Lysine residues are commonly found on protein surfaces, where they help mediate protein–protein interactions, and at active sites of enzymes, where they play roles in catalytic function. The reactivity of lysine residues across whole proteomes remains largely a mystery, however.

Researchers at The Scripps Research Institute recently developed a chemical proteomics approach to capture a broad view of lysine functionality across the human proteome. The method may assist chemical biologists developing probes for studying the functions of proteins of interest and drug designers developing new molecules for treating disease.

The method, developed in Benjamin Cravatt's lab, relies on a pentynoic acid sulfotetrafluorophenyl ester probe that specifically reacts with amines found on accessible lysine residues in proteins. The researchers designed the probe to contain an alkyne moiety, which enabled them to attach biotin via a click-chemistry reaction. This allowed them to enrich reactive lysine-containing proteins using streptavidin-based affinity chromatography, digest the proteins into peptides, and identify the peptides by liquid chromatography–mass spectrometry.

Cravatt's team assessed the reactivity of thousands of lysine residues in multiple human cancer cell lines. A small subset of lysines showed an especially strong affinity for their probe, and they dubbed these lysines 'hyper-reactive'. These lysines tended to be present at known functional sites in enzymes and in protein pockets. When the researchers mutated a hyper-reactive lysine to arginine in a pocket far from the active site of of platelet-type phosphofructokinase, its catalytic activity was reduced, which indicated that the lysine may play a role in allosteric regulation.

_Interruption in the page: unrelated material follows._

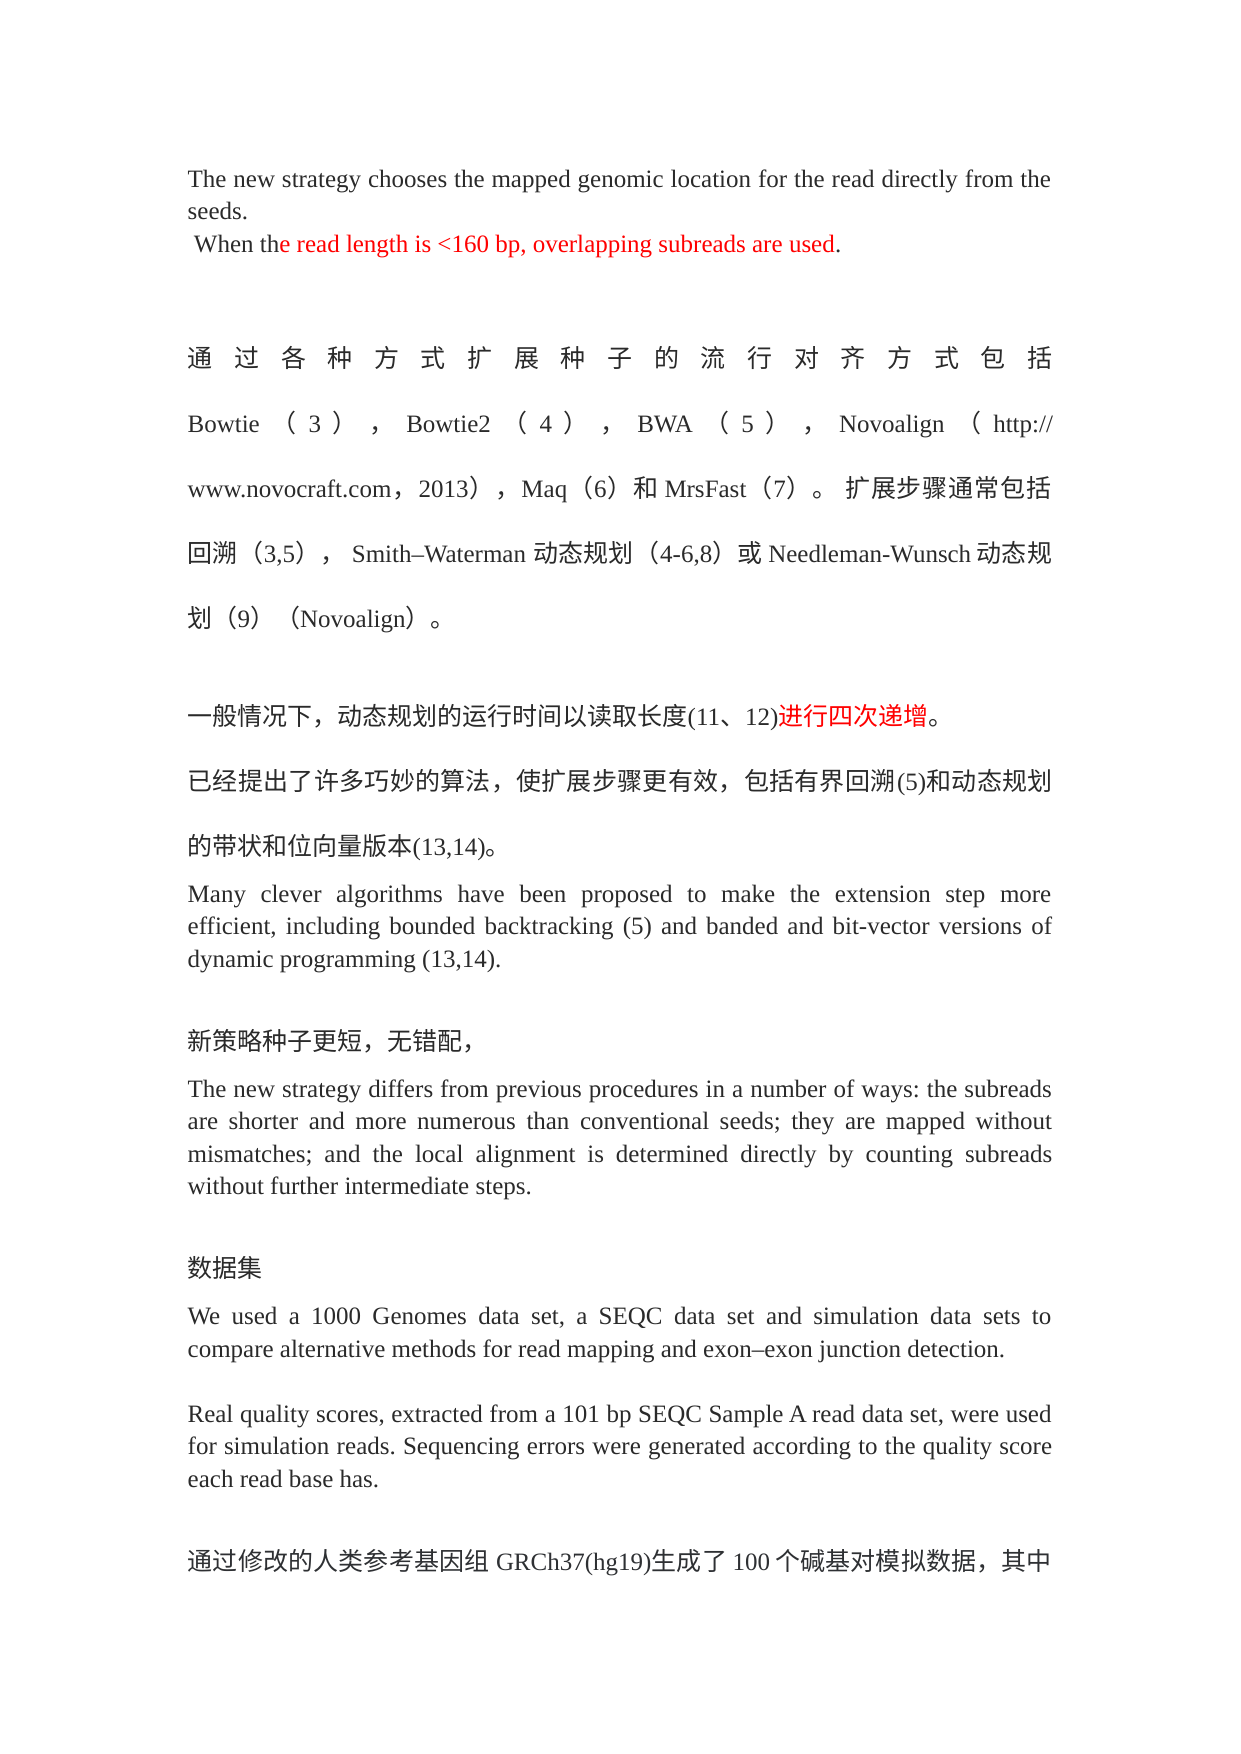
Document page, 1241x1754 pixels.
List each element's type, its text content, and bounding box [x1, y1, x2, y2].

By allowing their amine-reactive probe to compete with a small library of amine-reactive molecular fragments, the team screened for the covalent targeting potential, or 'ligandability', of lysines proteome wide. They identified 121 ligandable lysines in 113 proteins and followed up with detailed functional analysis of several ligand–lysine interactions. Some of these targets, including transcription factors, lack deep pockets and have been considered undruggable by small molecules. The work by the Cravatt team therefore outlines a promising way forward to help expand the druggable proteome.